La sécheresse, facteur aggravant de la pollution de l’eau par les nitrates

Dans le massif karstique du Jura, les pics de nitrates relevés dans les rivières à l’automne sont corrélés à l’intensité des sécheresses. C’est ce que pointe une étude du BRGM, qui rappelle que les sols karstiques couvrent un tiers du territoire hexagonal.

Le paradoxe jurassien : c’est en ces termes que l’étude du Bureau de recherches géologiques et minières (BRGM) évoque les résultats d’une étude portant sur la pollution des eaux par les nitrates. Le paradoxe en question est le suivant : alors que le territoire est marqué par la prééminence de pratiques extensives (80 % de prairies permanentes, 10 % de prairies temporaires 10 % de cultures de plein champ) et que les rejets agricoles sont orientés à la baisse depuis plusieurs décennies, sous l’effet conjugué des mises aux normes, des plans d’épandage, de la baisse du cheptel et des apports d’engrais minéraux, les rivières comtoises du massif du Jura (Ain, Bienne, Dessoubre, Doubs, Loue) connaissent depuis plusieurs décennies une dégradation chronique de la qualité de leurs eaux.

Des pics de nitrates corrélés aux épisodes de sécheresse

Le BRGM a établi entre le contexte géologique du massif du Jura, constitué de sols peu profonds développés sur des roches calcaires, les phénomènes de sécheresse et les pics de nitrates dans les rivières. Les bassins des rivières karstiques comtoises ont la double particularité d’être alimentés principalement par des eaux souterraines qui détiennent peu de pouvoir de rétention des polluants (que ce soit pour l’azote ou d’autres types de contaminants), et de posséder dans de nombreux cas de faibles réserves en eau.

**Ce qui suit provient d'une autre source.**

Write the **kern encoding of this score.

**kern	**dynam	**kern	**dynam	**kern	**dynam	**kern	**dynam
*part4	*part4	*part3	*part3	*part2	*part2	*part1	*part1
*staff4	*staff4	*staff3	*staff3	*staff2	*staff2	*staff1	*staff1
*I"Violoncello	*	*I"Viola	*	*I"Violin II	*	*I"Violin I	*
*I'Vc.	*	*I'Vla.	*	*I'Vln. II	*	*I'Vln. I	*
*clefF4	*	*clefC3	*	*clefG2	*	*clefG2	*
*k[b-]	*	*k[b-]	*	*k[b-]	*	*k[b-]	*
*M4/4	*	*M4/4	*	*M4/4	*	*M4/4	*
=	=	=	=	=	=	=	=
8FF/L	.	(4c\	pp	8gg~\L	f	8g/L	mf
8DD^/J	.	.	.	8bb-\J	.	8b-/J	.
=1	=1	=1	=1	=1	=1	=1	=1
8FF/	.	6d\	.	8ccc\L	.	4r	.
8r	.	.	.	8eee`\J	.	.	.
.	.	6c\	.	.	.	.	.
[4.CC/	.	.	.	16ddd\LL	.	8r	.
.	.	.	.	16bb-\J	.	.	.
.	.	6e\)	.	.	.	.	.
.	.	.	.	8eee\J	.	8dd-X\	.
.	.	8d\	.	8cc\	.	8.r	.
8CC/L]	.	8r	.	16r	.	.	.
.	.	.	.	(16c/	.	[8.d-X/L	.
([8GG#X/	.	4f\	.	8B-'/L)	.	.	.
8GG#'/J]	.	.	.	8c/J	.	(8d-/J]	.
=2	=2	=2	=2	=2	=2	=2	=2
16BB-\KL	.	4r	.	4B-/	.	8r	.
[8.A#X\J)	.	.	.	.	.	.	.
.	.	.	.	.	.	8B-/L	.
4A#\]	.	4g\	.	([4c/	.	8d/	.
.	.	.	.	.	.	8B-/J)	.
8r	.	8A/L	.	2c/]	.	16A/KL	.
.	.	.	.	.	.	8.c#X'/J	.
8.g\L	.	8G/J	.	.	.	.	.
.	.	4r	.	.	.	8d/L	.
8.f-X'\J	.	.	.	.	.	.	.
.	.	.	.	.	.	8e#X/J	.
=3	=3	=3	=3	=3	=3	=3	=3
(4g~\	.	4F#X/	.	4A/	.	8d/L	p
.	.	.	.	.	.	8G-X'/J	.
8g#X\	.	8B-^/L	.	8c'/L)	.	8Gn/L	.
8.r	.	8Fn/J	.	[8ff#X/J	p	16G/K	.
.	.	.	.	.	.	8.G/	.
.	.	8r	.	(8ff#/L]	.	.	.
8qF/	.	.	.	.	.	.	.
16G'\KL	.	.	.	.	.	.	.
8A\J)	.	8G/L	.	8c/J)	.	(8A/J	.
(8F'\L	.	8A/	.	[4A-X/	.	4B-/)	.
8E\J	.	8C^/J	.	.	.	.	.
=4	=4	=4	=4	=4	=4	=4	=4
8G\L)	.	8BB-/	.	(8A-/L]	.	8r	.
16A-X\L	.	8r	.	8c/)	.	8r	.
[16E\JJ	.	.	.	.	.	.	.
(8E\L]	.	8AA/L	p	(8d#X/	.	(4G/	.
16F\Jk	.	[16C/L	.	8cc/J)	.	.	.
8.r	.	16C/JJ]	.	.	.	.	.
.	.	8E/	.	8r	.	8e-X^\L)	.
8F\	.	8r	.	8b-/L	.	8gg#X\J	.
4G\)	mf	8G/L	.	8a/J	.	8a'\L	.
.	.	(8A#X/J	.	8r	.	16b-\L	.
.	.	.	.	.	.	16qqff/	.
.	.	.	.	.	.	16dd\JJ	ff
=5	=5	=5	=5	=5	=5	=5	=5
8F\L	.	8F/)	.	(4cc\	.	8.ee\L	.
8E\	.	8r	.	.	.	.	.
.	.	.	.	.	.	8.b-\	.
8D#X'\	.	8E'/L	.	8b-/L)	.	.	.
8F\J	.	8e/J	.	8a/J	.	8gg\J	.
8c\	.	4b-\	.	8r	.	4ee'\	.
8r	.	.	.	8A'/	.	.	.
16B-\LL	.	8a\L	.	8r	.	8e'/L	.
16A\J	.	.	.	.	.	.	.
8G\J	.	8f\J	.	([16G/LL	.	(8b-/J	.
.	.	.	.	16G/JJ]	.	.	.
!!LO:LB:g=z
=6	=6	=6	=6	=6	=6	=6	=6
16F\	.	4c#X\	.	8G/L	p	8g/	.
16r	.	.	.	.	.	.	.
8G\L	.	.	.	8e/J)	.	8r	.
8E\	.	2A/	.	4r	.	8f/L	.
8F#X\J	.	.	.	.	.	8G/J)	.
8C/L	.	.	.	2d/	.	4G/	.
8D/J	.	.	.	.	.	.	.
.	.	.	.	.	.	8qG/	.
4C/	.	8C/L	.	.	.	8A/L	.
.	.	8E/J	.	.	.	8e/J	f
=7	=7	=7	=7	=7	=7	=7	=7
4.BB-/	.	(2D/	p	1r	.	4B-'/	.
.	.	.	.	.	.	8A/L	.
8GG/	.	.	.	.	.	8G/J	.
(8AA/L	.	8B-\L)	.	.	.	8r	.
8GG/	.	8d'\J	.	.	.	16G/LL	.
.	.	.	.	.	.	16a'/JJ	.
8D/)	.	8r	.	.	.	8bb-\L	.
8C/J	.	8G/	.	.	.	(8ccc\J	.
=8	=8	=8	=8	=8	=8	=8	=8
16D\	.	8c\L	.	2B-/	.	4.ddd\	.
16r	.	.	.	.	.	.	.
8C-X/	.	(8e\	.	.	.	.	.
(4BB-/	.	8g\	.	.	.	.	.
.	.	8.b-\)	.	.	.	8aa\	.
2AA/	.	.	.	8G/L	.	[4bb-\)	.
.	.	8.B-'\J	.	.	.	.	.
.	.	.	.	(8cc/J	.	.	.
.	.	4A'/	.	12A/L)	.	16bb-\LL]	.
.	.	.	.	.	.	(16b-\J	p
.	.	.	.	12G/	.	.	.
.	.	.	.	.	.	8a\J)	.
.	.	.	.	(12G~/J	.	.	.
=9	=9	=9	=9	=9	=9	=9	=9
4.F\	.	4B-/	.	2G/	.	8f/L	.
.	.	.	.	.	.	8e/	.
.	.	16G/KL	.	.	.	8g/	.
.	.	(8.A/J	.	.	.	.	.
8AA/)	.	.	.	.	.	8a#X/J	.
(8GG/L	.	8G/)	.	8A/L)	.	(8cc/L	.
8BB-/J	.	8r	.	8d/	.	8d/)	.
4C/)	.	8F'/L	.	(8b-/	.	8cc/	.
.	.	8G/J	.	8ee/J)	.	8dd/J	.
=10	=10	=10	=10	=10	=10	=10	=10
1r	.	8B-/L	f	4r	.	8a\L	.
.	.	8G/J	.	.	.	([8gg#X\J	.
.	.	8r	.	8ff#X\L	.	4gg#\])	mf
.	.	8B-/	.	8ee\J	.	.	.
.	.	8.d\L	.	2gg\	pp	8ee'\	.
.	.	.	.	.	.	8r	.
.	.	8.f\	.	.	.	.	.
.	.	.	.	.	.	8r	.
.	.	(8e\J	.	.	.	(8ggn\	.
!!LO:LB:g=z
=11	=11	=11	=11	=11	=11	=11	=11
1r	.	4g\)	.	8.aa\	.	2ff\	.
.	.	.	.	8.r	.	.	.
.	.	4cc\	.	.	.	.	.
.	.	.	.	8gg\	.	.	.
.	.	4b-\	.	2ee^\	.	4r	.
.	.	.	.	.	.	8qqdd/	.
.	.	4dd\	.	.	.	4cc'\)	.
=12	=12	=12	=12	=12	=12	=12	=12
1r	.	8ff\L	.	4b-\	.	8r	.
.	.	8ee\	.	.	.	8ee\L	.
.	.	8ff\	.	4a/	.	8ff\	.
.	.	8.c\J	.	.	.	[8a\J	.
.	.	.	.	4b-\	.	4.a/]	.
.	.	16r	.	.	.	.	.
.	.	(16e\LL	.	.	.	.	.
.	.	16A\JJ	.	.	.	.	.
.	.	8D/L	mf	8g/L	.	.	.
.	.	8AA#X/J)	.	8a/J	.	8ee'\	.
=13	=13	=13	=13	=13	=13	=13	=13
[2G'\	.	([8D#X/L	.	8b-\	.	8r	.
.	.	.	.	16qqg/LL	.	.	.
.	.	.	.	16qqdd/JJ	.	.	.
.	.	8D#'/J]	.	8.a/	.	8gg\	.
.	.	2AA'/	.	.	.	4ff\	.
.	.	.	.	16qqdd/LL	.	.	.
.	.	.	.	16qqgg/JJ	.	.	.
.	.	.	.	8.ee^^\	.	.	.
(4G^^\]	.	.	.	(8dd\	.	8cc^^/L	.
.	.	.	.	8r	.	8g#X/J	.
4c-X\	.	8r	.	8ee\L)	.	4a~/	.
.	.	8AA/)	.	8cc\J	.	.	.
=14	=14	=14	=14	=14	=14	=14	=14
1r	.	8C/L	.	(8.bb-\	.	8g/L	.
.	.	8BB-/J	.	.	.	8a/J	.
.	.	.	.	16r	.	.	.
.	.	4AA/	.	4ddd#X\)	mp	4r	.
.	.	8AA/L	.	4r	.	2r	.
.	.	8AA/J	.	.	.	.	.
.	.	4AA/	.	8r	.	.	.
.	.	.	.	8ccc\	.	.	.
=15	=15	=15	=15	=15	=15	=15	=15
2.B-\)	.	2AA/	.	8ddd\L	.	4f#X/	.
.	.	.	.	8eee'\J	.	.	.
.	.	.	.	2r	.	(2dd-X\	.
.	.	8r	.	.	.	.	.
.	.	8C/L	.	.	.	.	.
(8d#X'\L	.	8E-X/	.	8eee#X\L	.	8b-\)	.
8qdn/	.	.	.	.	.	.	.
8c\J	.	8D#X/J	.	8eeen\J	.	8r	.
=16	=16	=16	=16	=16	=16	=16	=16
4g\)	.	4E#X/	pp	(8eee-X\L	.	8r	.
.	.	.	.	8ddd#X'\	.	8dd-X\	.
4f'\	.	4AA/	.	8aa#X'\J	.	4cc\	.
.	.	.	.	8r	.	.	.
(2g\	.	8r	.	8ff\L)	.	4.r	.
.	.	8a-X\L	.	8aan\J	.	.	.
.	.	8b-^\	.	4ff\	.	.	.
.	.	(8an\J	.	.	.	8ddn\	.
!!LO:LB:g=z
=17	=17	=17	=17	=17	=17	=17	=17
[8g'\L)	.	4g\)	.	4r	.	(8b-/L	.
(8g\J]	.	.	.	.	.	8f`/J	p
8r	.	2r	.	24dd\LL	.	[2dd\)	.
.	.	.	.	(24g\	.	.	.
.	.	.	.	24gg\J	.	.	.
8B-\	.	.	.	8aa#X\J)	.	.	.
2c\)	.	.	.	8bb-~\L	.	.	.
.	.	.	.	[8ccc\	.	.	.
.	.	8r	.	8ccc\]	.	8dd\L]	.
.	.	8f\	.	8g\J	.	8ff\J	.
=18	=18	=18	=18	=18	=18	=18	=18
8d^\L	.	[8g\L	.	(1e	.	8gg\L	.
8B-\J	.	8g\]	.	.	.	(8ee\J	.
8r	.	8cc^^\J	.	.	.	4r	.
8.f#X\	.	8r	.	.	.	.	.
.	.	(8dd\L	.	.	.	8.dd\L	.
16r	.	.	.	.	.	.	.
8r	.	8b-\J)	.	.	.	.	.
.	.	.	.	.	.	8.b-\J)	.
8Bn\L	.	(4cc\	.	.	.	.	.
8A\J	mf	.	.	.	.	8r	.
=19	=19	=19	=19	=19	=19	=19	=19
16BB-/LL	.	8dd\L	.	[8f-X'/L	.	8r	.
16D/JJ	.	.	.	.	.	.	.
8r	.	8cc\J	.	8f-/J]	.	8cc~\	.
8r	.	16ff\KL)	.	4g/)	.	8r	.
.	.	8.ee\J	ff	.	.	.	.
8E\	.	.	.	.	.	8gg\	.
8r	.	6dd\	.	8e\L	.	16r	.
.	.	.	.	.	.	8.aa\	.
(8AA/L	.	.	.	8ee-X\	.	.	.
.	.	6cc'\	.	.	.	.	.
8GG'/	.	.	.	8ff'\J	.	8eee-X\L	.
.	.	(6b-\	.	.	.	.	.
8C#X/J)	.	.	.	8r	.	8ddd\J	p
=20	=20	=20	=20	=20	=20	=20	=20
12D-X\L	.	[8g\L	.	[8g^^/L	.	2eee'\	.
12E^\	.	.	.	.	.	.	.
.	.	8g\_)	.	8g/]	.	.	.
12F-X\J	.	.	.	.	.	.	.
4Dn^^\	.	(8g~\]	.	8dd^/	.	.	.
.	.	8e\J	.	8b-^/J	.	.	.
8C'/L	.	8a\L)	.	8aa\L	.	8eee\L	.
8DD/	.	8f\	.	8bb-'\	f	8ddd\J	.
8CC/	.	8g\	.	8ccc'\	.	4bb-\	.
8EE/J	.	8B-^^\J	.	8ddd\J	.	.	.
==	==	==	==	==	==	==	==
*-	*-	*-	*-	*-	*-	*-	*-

Durant la période sèche, les sources et les rivières sont alimentées par des eaux issues des réserves les plus anciennes des aquifères enrichis par la recharge des nappes des années précédentes. Au retour des pluies automnales, l’eau infiltrée dans les fissures se retrouve en quelques heures transportée dans des réseaux souterrains et des cavités jusqu’aux sources qui alimentent les rivières. Et c’est alors que des pics de nitrates sont relevés dans les cours d’eau. Le modèle d’exportation des nitrates développé par le BRGM établit une corrélation entre les concentrations en nitrates et les épisodes de sécheresse.

Un tiers du territoire français couvert par les karsts

Les sols karstiques ne sont pas l’apanage du Jura. Selon le BRGM, plus d’un tiers de la France hexagonale est couverte par les karsts (Normandie, bassin Parisien, Jura, Causses du Sud-Ouest et du sud de la France, massifs des Préalpes et de Provence, etc.). De grandes villes françaises (Paris, Montpellier, Orléans, Besançon…) dépendent de cette ressource pour leur alimentation en eau potable. « Lors de la dernière décennie, 7 des 10 années les plus chaudes ont été enregistrées en France, amplifiant le risque de sécheresse. Dans ce contexte préoccupant, nous devons alors redoubler d’efforts pour diminuer la pression polluante en nutriments si l’on souhaite retrouver un bon état écologique pour les territoires les plus sensibles comme les bassins karstiques », conclut le BRGM.